Enter Musk, who controls a powerful media platform that is increasingly populated with right-wing influencers. He has become a close confidant of President-elect Donald Trump and in online posts has begun promoting far-right candidates and parties across Europe.
In December, Musk reposted a video from Naomi Seibt, 24, a German conservative social media star who has gained a large following on X and on YouTube through her harsh criticisms of climate scientists and efforts to combat global warming. She is also close with the AfD and appears to have helped sway Musk to support the party.
“Only the AfD can save Germany,” Musk wrote in his post, which included one of her videos.
Weidel welcomed the support. “You are perfectly right, @elonmusk!” she wrote in response.
Musk has since written an opinion piece in the German newspaper Die Welt expounding on his support for the party, which he called the “last spark of hope” for Germany. In it, he cast the AfD not as extreme, but as a reasonable alternative to a calcified political establishment.
“The portrayal of the AfD as far-right is clearly wrong considering that Alice Weidel, the leader of the party, has a same-sex partner from Sri Lanka! Does that sound like Hitler to you? Come on!” he wrote.
Musk and many of his X users are fascinated with European right-wing political parties like the AfD. But in many ways, the party’s positions diverge from Musk’s personal and business views – and his role as an adviser to Trump.
The AfD has famously fought back against the construction of a factory in Germany for Tesla, the electric car company also run by Musk. In an interview with The American Conservative this week, Weidel praised Trump, but she suggested that Germans have become “slaves” to the US, including aiding America in wars over the last 30 years.
In their X “Spaces” conversation Thursday, Musk mentioned the factory construction but not the AfD opposition.

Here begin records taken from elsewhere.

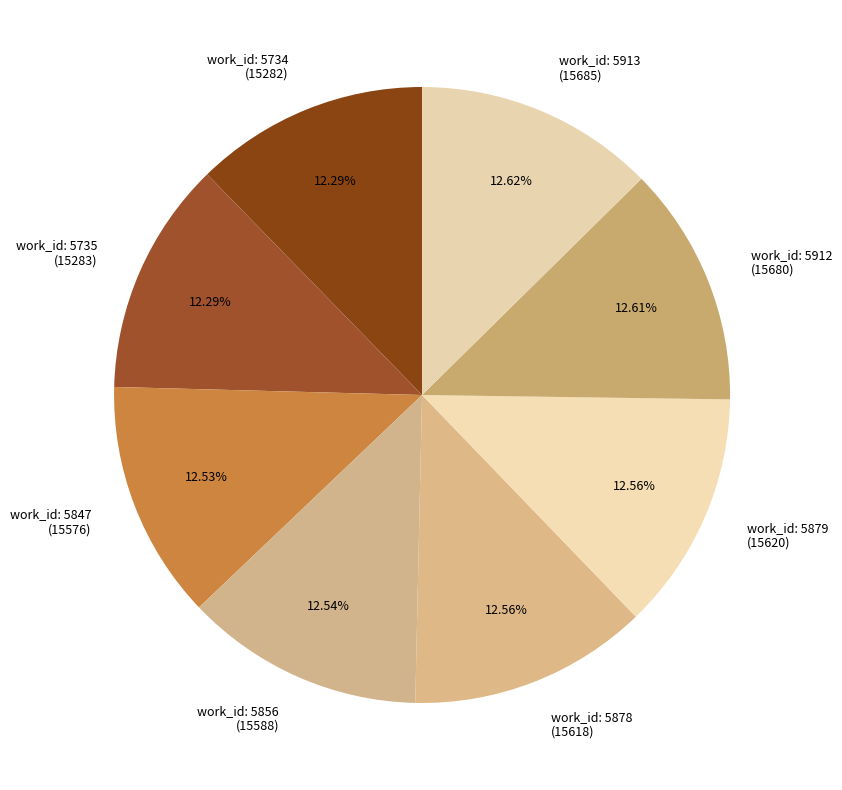

Is there any slice that represents more than half of the pie?

No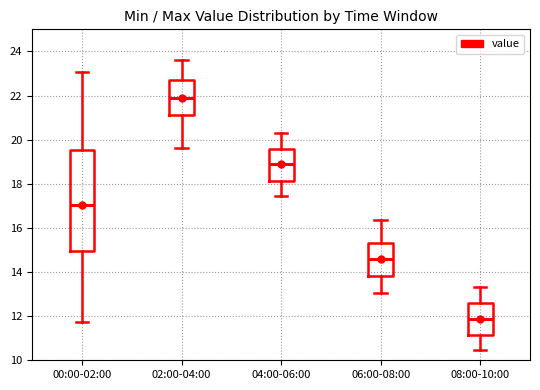

Reading left to right, read every box against the y-axis: the position of its median line, the range the box covers, and the ends of its whiskers. The values are not printed on the chart, so give them approximately, as read against the axis.

00:00-02:00: median 17.0, box 15.0 to 19.6, whiskers 11.8 to 23.0
02:00-04:00: median 21.8, box 21.2 to 22.8, whiskers 19.6 to 23.6
04:00-06:00: median 18.8, box 18.2 to 19.6, whiskers 17.4 to 20.4
06:00-08:00: median 14.6, box 13.8 to 15.4, whiskers 13.0 to 16.4
08:00-10:00: median 11.8, box 11.2 to 12.6, whiskers 10.4 to 13.4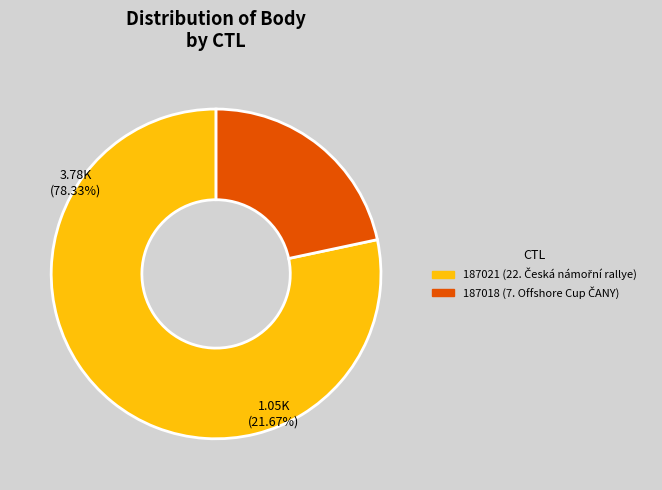

The 187018 slice represents 27% of the pie. True or false?

False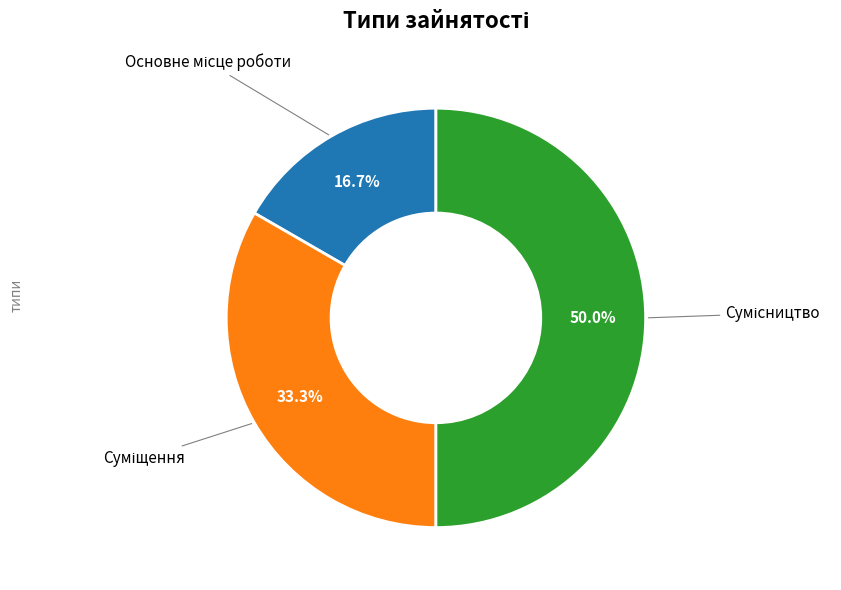

Rank the categories by value from highest to lowest.

Сумісництво, Суміщення, Основне місце роботи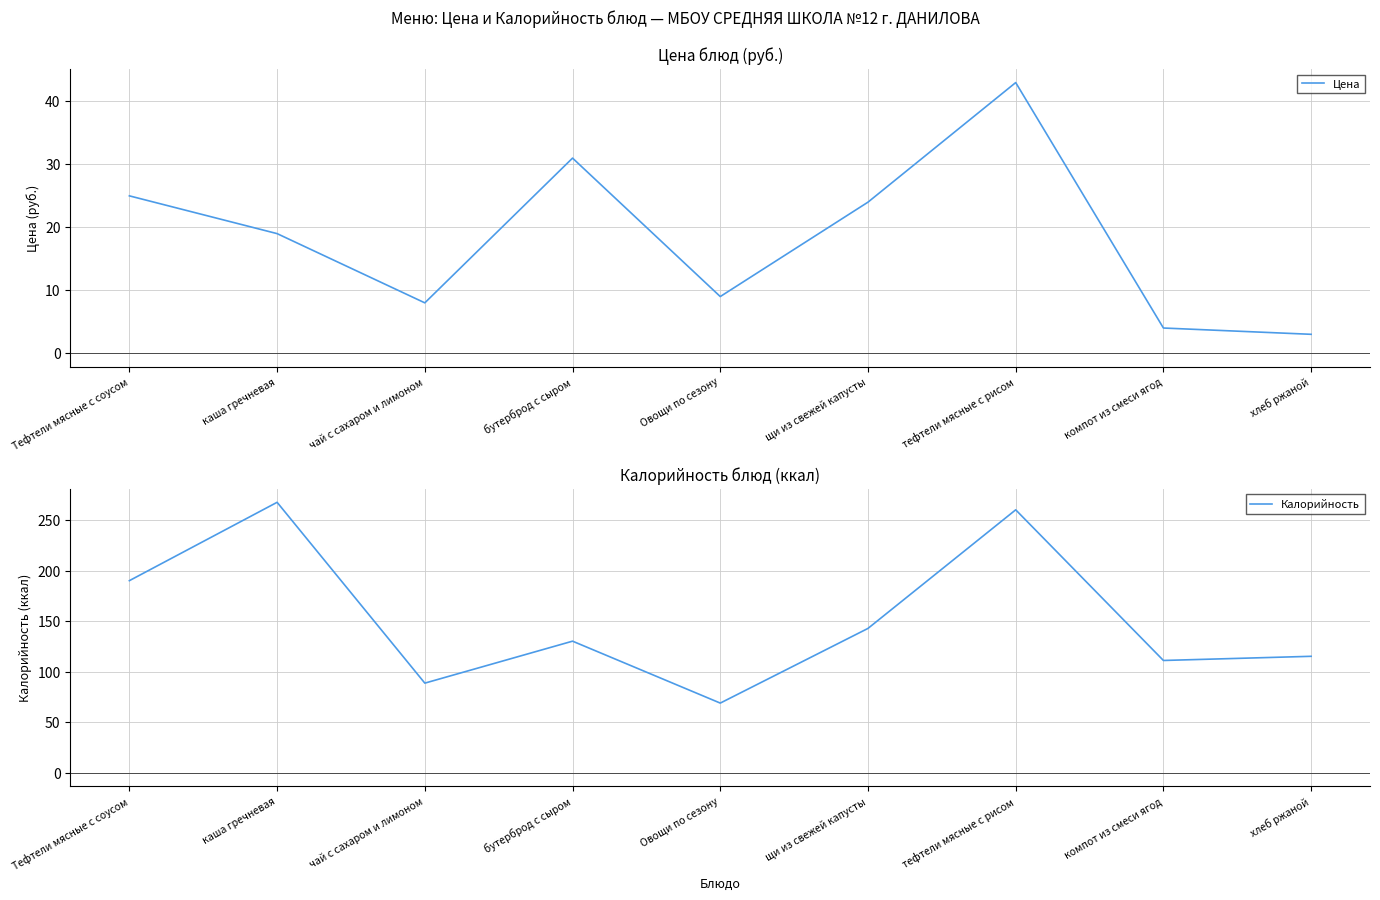

At which label does Цена first exceed 19?

Тефтели мясные с соусом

Instead, he and Weidel discussed it as an example of Germany’s bureaucratic permitting process, which Musk said resulted in Tesla needing to obtain a 25,000-page permit that had to be printed out and stamped on every page.
Musk steered the first half of their conversation into the policy weeds, including Germany’s decision to shut down nuclear plants, which he and Weidel criticised. Weidel said the closures were born of a misguided bet on solar and wind power. Musk gently butted in. “Obviously,” he said, “I’m a big fan of solar energy.”
The tone and content of the conversation seemed designed to buttress Musk’s contention that Weidel and the AfD are “sensible,” as he said multiple times.
At one point, Musk asked Weidel to directly address concerns that the AfD “is somehow associated with Nazism”. Her answer was narrow. She pointed to economics: the Nazis, she said, raised taxes and centrally planned the German economy, while the AfD bends toward libertarianism. “We are wrongly framed,” she said.
The European Commission has said it will examine Musk’s interference in European politics, given his enormous power through his ownership of X and his close ties, however impermanent they may turn out to be, to the incoming American President.
Europe’s centre-left political parties – Germany’s Social Democrats among them – have jointly released a statement urging Brussels to use “all the legal means available” to protect democracy against misinformation and foreign interference on social media.
German leaders have alternately criticised Musk and tried to ignore him. In an interview this week, Chancellor Olaf Scholz dismissed the billionaire’s efforts to sway German voters. “I do not believe in courting Musk’s favour,” he said. When dealing with social media posts, he added in English, his rule is, “Don’t feed the troll”.
German voters also appear unswayed, at least for now. Three-quarters of respondents to a German broadcaster’s poll said it was inappropriate for Musk to comment on German politics.
But the same poll showed a majority of respondents believed that Musk’s efforts would help the AfD in the election.